Today, ballot access in New York State is more restrictive for independent parties than it is in Putin’s Russia. In a cynical attack on third-party ballot access, then-governor, Andrew Cuomo, attached a (rouge-painted pig) campaign finance reform package to his “must pass” 2020 budget. It was his coup de grace, having been shut down by the courts after his hand-picked commission contrived a similar move to banish third parties from the ballot in 2019. That maneuver was struck down when a Working Families Party court challenges prevailed. So far, Cuomo’s 2020 election sabotage has held up in the courts.
The draconian provision that has stripped the upcoming state election slate of all but Democratic and Republican candidates (WFP-endorsed Democratic Party candidates) was an increase in the number of votes required to retain a ballot line. The requirement is based upon statewide election totals for governor or U. S. president. The prior requirement of 50,000 votes was jacked up to 130,000, nearly triple the former standard.

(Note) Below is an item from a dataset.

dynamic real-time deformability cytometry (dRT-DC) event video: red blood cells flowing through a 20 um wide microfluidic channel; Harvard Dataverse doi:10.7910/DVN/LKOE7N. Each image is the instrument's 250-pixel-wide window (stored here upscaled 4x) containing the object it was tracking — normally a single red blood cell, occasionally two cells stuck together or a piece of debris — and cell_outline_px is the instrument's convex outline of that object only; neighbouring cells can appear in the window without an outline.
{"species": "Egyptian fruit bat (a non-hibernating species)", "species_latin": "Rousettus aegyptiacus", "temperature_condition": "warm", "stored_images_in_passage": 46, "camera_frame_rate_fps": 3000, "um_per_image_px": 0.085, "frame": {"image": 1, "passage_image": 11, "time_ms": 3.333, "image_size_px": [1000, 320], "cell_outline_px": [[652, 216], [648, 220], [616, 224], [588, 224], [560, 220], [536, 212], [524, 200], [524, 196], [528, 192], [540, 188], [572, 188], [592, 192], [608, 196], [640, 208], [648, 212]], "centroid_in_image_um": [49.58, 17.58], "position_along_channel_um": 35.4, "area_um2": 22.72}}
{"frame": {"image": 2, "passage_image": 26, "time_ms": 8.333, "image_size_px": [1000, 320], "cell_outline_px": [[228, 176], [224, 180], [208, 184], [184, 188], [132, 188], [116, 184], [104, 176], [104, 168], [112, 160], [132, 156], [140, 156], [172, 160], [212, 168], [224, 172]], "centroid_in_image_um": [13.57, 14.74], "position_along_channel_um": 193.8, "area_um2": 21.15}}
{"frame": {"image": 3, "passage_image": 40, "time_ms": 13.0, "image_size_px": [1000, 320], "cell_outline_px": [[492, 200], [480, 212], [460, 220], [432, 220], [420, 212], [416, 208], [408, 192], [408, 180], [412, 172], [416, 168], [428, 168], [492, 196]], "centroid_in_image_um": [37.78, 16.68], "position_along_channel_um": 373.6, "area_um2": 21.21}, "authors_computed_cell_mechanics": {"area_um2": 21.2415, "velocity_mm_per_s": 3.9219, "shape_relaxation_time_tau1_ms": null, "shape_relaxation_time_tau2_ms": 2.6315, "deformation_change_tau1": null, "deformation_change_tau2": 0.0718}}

The Conservative, Libertarian and Green parties all failed to retain their place on the ballot. The Libertarians and Greens also failed to place candidates via petitioning, having been successfully challenged by the major parties. Zeldin petitioned for the Conservative line, but he was disqualified due to his campaign submitting 13,000 fraudulent signatures.
It may seem practical to boot parties that cannot muster more than a 10% share of a presidential or gubernatorial contest, but that ignores local races where third-party candidates have won contests. That argument also ignores the role of minor parties in the grand scheme of political discourse. In the current political spar between the major parties, a sampling of campaign ads shows that the two major parties are focused on a handful of polarizing issues, most of which do not poll as major voter concerns. Win or lose, third-party candidates bring salient debate to the table and, without question, overcome the inertia of two major parties content with the security of the status quo.
Moreover, legislating ballot access with unreasonable quotas is not “regulation,” it’s suppression. After years of arguing with pollsters who wanted to put me in the “undecided” camp (I’m a Green), I received a letter this spring from the Board of Elections notifying me that I am no longer a Green; I’m an “other.” I chose to be a Green before a Green Party even existed in the U. S. After reading about the rise of Greens in Europe, I waited a decade and a half to register as a member of the U. S. Green Party. In one fell swoop, Andrew Cuomo, chagrined, having been called out by Howie Hawkins in a gubernatorial debate, spitefully voided tens of thousands of New Yorkers’ chosen party affiliation.
Despite not being on the ballot, Howie Hawkins is running a write-in campaign for Governor along with Gloria Mattera, Lt. Governor. I encourage readers to give them consideration, if not for their credentials, for their challenge to the arrogance that deprived independent parties of a spot on the ballot.